▸ **REQUEST**
Copy out every line of the records below word for word, leaving out the pictures.

## Begin

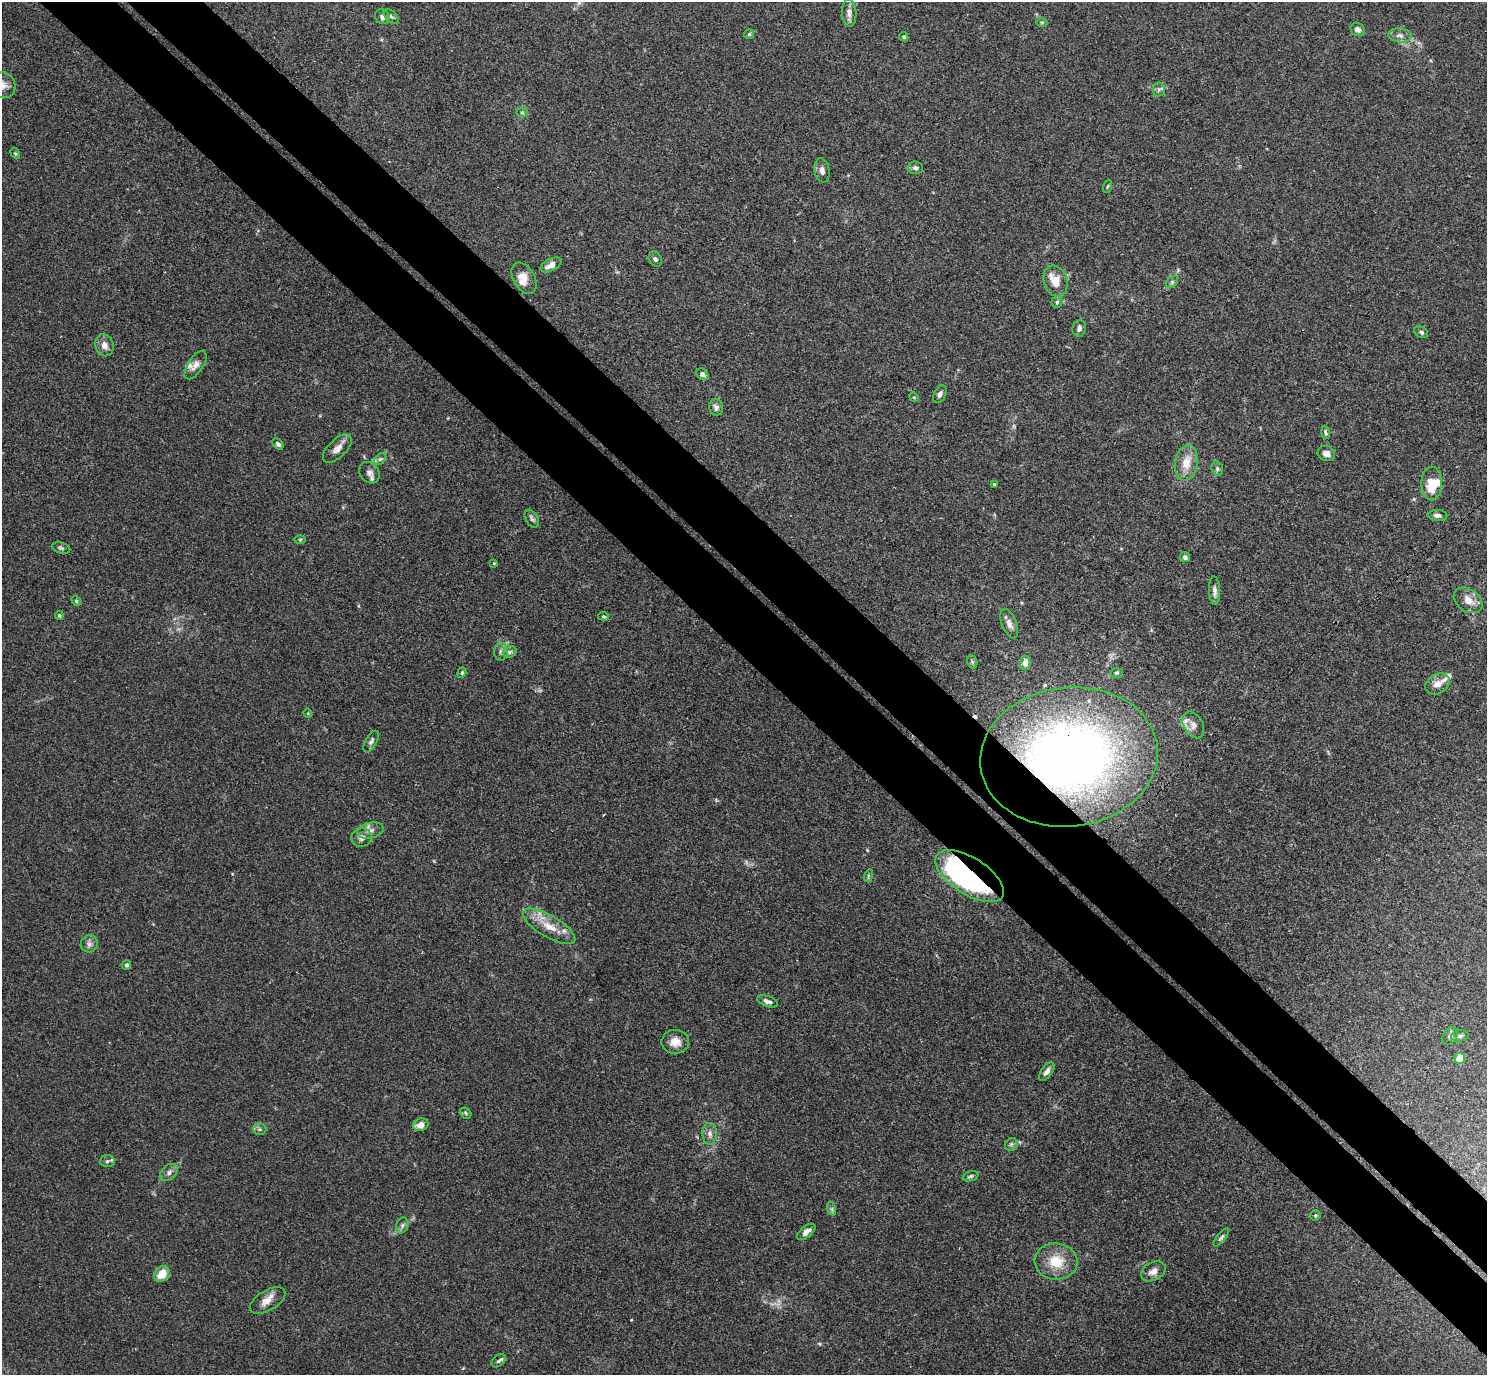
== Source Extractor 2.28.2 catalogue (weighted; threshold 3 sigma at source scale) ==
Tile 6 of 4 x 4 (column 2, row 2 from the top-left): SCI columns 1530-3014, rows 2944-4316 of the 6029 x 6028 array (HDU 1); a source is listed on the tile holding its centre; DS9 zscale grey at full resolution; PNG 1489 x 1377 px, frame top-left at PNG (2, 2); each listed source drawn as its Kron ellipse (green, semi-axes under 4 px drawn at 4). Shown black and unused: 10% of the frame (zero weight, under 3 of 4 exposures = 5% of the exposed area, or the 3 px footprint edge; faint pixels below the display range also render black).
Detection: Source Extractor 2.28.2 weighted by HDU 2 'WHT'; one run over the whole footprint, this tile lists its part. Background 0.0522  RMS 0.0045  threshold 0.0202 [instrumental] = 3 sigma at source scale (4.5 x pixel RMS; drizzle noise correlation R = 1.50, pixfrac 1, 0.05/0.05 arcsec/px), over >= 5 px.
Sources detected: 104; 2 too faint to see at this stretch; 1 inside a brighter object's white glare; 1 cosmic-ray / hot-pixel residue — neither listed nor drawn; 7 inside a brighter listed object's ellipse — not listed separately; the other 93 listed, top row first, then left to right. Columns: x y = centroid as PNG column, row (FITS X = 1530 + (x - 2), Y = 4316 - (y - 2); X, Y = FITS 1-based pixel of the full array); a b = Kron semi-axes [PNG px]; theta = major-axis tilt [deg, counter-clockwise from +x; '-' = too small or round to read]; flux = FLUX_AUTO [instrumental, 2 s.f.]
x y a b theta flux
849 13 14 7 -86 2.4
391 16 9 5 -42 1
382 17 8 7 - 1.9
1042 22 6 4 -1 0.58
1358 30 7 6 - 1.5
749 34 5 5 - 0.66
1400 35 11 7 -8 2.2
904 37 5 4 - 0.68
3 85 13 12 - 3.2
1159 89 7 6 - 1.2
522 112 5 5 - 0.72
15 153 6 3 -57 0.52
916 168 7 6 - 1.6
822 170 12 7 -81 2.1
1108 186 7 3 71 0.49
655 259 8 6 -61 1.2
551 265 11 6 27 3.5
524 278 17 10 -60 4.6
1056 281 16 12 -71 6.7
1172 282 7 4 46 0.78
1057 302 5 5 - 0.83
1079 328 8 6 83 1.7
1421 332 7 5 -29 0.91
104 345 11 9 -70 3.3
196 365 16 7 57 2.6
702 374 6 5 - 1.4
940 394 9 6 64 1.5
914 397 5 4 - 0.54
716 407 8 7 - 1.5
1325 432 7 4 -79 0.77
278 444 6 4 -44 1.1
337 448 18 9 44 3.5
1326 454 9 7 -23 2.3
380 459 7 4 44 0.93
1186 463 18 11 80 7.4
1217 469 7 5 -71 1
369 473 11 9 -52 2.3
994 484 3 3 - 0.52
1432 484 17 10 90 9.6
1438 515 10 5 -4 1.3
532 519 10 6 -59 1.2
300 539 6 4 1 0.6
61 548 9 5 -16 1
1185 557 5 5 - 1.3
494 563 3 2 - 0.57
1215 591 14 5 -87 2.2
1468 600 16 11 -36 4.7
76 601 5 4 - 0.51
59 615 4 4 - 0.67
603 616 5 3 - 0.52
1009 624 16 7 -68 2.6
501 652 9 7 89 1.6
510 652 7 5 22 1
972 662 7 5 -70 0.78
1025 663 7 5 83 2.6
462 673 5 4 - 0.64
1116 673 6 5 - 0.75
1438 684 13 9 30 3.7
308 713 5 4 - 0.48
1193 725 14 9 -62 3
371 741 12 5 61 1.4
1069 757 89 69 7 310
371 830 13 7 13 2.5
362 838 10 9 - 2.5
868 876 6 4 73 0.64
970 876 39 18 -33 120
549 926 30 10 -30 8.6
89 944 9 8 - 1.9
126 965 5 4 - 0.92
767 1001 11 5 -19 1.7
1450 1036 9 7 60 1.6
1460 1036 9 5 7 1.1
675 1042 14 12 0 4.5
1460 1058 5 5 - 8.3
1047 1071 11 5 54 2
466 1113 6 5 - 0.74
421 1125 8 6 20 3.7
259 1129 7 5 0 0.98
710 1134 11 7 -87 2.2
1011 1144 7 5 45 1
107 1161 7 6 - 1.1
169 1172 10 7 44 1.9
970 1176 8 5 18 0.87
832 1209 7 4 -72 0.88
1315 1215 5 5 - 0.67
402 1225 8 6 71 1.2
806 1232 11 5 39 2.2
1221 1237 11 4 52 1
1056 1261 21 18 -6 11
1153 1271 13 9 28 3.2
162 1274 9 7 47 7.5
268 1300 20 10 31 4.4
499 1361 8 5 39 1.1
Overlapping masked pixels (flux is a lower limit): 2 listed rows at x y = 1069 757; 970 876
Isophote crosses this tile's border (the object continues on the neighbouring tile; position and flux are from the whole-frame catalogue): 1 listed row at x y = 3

## End

▸ **WRITTEN SOLUTION**
== Source Extractor 2.28.2 catalogue (weighted; threshold 3 sigma at source scale) ==
Tile 6 of 4 x 4 (column 2, row 2 from the top-left): SCI columns 1530-3014, rows 2944-4316 of the 6029 x 6028 array (HDU 1); a source is listed on the tile holding its centre; DS9 zscale grey at full resolution; PNG 1489 x 1377 px, frame top-left at PNG (2, 2); each listed source drawn as its Kron ellipse (green, semi-axes under 4 px drawn at 4). Shown black and unused: 10% of the frame (zero weight, under 3 of 4 exposures = 5% of the exposed area, or the 3 px footprint edge; faint pixels below the display range also render black).
Detection: Source Extractor 2.28.2 weighted by HDU 2 'WHT'; one run over the whole footprint, this tile lists its part. Background 0.0522  RMS 0.0045  threshold 0.0202 [instrumental] = 3 sigma at source scale (4.5 x pixel RMS; drizzle noise correlation R = 1.50, pixfrac 1, 0.05/0.05 arcsec/px), over >= 5 px.
Sources detected: 104; 2 too faint to see at this stretch; 1 inside a brighter object's white glare; 1 cosmic-ray / hot-pixel residue — neither listed nor drawn; 7 inside a brighter listed object's ellipse — not listed separately; the other 93 listed, top row first, then left to right. Columns: x y = centroid as PNG column, row (FITS X = 1530 + (x - 2), Y = 4316 - (y - 2); X, Y = FITS 1-based pixel of the full array); a b = Kron semi-axes [PNG px]; theta = major-axis tilt [deg, counter-clockwise from +x; '-' = too small or round to read]; flux = FLUX_AUTO [instrumental, 2 s.f.]
x y a b theta flux
849 13 14 7 -86 2.4
391 16 9 5 -42 1
382 17 8 7 - 1.9
1042 22 6 4 -1 0.58
1358 30 7 6 - 1.5
749 34 5 5 - 0.66
1400 35 11 7 -8 2.2
904 37 5 4 - 0.68
3 85 13 12 - 3.2
1159 89 7 6 - 1.2
522 112 5 5 - 0.72
15 153 6 3 -57 0.52
916 168 7 6 - 1.6
822 170 12 7 -81 2.1
1108 186 7 3 71 0.49
655 259 8 6 -61 1.2
551 265 11 6 27 3.5
524 278 17 10 -60 4.6
1056 281 16 12 -71 6.7
1172 282 7 4 46 0.78
1057 302 5 5 - 0.83
1079 328 8 6 83 1.7
1421 332 7 5 -29 0.91
104 345 11 9 -70 3.3
196 365 16 7 57 2.6
702 374 6 5 - 1.4
940 394 9 6 64 1.5
914 397 5 4 - 0.54
716 407 8 7 - 1.5
1325 432 7 4 -79 0.77
278 444 6 4 -44 1.1
337 448 18 9 44 3.5
1326 454 9 7 -23 2.3
380 459 7 4 44 0.93
1186 463 18 11 80 7.4
1217 469 7 5 -71 1
369 473 11 9 -52 2.3
994 484 3 3 - 0.52
1432 484 17 10 90 9.6
1438 515 10 5 -4 1.3
532 519 10 6 -59 1.2
300 539 6 4 1 0.6
61 548 9 5 -16 1
1185 557 5 5 - 1.3
494 563 3 2 - 0.57
1215 591 14 5 -87 2.2
1468 600 16 11 -36 4.7
76 601 5 4 - 0.51
59 615 4 4 - 0.67
603 616 5 3 - 0.52
1009 624 16 7 -68 2.6
501 652 9 7 89 1.6
510 652 7 5 22 1
972 662 7 5 -70 0.78
1025 663 7 5 83 2.6
462 673 5 4 - 0.64
1116 673 6 5 - 0.75
1438 684 13 9 30 3.7
308 713 5 4 - 0.48
1193 725 14 9 -62 3
371 741 12 5 61 1.4
1069 757 89 69 7 310
371 830 13 7 13 2.5
362 838 10 9 - 2.5
868 876 6 4 73 0.64
970 876 39 18 -33 120
549 926 30 10 -30 8.6
89 944 9 8 - 1.9
126 965 5 4 - 0.92
767 1001 11 5 -19 1.7
1450 1036 9 7 60 1.6
1460 1036 9 5 7 1.1
675 1042 14 12 0 4.5
1460 1058 5 5 - 8.3
1047 1071 11 5 54 2
466 1113 6 5 - 0.74
421 1125 8 6 20 3.7
259 1129 7 5 0 0.98
710 1134 11 7 -87 2.2
1011 1144 7 5 45 1
107 1161 7 6 - 1.1
169 1172 10 7 44 1.9
970 1176 8 5 18 0.87
832 1209 7 4 -72 0.88
1315 1215 5 5 - 0.67
402 1225 8 6 71 1.2
806 1232 11 5 39 2.2
1221 1237 11 4 52 1
1056 1261 21 18 -6 11
1153 1271 13 9 28 3.2
162 1274 9 7 47 7.5
268 1300 20 10 31 4.4
499 1361 8 5 39 1.1
Overlapping masked pixels (flux is a lower limit): 2 listed rows at x y = 1069 757; 970 876
Isophote crosses this tile's border (the object continues on the neighbouring tile; position and flux are from the whole-frame catalogue): 1 listed row at x y = 3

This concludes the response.